My Department will be bringing forward a White Paper on Housing in due course. Following consultation, we anticipate the policy for neighbourhood planning set out in this statement will be revised to reflect policy brought forward to ensure new neighbourhood plans meet their fair share of local housing need and housing is being delivered across the wider local authority area. It is, however, right to take action now to protect communities who have worked hard to produce their neighbourhood plan and find the housing supply policies are deemed to be out-of-date through no fault of their own.
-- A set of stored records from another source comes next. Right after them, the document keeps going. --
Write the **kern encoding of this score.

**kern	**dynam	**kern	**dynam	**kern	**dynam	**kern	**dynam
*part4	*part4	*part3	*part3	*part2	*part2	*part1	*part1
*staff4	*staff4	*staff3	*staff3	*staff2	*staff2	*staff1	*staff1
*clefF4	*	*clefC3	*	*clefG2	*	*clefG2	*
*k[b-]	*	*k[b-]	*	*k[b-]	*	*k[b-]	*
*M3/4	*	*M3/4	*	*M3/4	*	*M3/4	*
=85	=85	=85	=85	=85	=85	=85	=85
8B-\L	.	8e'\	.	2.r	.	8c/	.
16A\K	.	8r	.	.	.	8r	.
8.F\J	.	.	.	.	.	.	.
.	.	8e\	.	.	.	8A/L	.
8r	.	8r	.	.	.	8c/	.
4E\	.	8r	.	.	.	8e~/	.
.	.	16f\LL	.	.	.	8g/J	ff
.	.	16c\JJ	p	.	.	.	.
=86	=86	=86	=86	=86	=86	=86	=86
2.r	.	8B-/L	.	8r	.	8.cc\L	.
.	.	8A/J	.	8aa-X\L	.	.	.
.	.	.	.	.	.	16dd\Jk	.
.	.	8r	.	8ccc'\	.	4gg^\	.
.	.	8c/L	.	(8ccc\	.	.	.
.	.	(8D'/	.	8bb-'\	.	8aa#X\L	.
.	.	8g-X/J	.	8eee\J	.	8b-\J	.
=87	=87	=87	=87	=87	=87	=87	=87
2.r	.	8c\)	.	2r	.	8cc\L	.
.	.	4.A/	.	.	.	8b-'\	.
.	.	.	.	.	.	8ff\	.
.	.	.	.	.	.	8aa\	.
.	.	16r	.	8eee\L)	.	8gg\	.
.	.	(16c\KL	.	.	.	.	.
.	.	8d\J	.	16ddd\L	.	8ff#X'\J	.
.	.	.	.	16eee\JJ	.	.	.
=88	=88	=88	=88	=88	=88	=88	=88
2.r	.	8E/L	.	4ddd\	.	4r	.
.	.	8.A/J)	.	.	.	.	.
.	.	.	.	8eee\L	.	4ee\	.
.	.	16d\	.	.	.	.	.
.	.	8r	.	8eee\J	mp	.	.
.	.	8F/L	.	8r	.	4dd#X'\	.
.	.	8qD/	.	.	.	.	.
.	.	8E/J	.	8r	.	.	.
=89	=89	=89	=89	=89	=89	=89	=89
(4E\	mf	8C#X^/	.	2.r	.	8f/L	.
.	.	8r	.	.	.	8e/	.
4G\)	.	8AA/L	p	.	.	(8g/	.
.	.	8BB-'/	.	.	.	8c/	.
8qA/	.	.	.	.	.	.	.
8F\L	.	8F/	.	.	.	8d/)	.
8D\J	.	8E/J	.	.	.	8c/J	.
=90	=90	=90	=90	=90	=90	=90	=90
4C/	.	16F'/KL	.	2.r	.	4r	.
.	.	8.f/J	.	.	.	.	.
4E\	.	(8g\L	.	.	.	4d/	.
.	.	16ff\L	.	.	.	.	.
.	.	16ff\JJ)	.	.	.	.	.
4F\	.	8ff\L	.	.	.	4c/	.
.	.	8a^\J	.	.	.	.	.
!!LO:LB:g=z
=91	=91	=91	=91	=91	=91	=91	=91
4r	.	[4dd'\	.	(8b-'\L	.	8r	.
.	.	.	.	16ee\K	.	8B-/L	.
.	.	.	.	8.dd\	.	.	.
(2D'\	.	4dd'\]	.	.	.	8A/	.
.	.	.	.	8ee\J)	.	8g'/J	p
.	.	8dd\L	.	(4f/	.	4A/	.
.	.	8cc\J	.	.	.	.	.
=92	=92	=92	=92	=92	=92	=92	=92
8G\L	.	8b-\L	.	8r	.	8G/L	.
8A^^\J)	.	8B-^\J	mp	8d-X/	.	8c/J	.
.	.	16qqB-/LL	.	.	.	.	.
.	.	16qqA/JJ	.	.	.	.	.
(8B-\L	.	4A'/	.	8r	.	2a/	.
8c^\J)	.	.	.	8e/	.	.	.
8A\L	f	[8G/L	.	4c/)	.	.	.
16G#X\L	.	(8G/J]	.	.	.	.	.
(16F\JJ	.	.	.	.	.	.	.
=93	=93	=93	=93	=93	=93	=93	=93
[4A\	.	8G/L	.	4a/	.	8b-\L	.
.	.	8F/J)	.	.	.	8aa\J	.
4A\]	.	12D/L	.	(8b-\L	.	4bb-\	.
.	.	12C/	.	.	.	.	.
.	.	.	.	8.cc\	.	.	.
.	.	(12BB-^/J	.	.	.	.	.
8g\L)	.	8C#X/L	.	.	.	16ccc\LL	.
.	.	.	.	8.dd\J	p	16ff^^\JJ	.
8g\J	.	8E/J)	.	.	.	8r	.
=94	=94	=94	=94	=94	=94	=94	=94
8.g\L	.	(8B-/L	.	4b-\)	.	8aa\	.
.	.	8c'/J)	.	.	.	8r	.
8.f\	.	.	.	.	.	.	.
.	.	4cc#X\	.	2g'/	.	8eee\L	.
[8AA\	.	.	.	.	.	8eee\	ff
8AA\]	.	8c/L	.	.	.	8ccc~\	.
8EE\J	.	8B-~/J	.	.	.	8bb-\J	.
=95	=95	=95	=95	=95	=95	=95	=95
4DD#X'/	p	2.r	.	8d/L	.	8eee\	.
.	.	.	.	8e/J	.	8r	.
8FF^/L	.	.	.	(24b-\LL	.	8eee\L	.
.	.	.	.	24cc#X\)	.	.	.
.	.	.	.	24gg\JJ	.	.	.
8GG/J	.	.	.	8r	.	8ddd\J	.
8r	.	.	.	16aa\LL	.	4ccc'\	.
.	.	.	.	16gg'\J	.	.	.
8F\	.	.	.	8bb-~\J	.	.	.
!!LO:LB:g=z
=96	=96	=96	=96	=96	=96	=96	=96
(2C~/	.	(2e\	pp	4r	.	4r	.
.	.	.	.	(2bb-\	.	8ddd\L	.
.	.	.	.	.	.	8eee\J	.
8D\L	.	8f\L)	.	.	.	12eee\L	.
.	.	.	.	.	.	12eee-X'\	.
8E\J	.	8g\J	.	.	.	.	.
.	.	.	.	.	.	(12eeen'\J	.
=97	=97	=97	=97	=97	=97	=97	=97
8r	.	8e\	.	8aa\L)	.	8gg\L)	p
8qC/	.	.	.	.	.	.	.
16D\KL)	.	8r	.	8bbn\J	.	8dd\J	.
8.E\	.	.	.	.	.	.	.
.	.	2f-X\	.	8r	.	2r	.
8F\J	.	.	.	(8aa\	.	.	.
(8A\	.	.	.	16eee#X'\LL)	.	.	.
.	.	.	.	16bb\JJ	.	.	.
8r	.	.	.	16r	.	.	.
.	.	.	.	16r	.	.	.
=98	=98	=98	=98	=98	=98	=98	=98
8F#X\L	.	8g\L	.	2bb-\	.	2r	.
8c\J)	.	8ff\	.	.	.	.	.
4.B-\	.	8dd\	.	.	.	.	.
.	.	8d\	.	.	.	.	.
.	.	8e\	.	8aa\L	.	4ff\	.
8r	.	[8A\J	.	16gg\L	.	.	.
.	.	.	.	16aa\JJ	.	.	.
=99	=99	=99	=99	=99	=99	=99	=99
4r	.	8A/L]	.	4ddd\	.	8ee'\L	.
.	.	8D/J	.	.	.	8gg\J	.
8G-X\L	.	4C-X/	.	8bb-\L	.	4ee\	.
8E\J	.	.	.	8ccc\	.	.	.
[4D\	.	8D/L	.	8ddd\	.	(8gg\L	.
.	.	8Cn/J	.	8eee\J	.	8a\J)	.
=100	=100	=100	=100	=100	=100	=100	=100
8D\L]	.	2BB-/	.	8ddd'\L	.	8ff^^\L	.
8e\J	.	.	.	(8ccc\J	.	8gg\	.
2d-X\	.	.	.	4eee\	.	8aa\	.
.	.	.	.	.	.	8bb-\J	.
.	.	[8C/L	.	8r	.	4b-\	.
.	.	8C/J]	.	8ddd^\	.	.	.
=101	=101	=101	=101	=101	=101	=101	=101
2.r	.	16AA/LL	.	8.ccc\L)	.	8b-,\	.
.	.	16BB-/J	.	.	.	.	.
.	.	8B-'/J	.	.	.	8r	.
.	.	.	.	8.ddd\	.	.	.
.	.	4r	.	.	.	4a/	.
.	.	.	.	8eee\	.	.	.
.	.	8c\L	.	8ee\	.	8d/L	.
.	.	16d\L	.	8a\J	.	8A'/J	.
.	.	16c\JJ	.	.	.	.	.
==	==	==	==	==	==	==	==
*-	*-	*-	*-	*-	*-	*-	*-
On 7 July 2016, my right hon. Friend, the Member for Great Yarmouth (Brandon Lewis), extended for a period of six months the criteria for consideration of the recovery of planning appeals to include proposals for residential development over 25 dwellings in areas where a qualifying body has submitted a neighbourhood plan proposal to the local planning authority but the relevant plan has not been made (Hansard HCWS74). In order to allow time for the Neighbourhood Planning Bill to complete its passage through Parliament, and in the light of other potential policy changes currently under consideration, I am now extending that period for a further six months from today.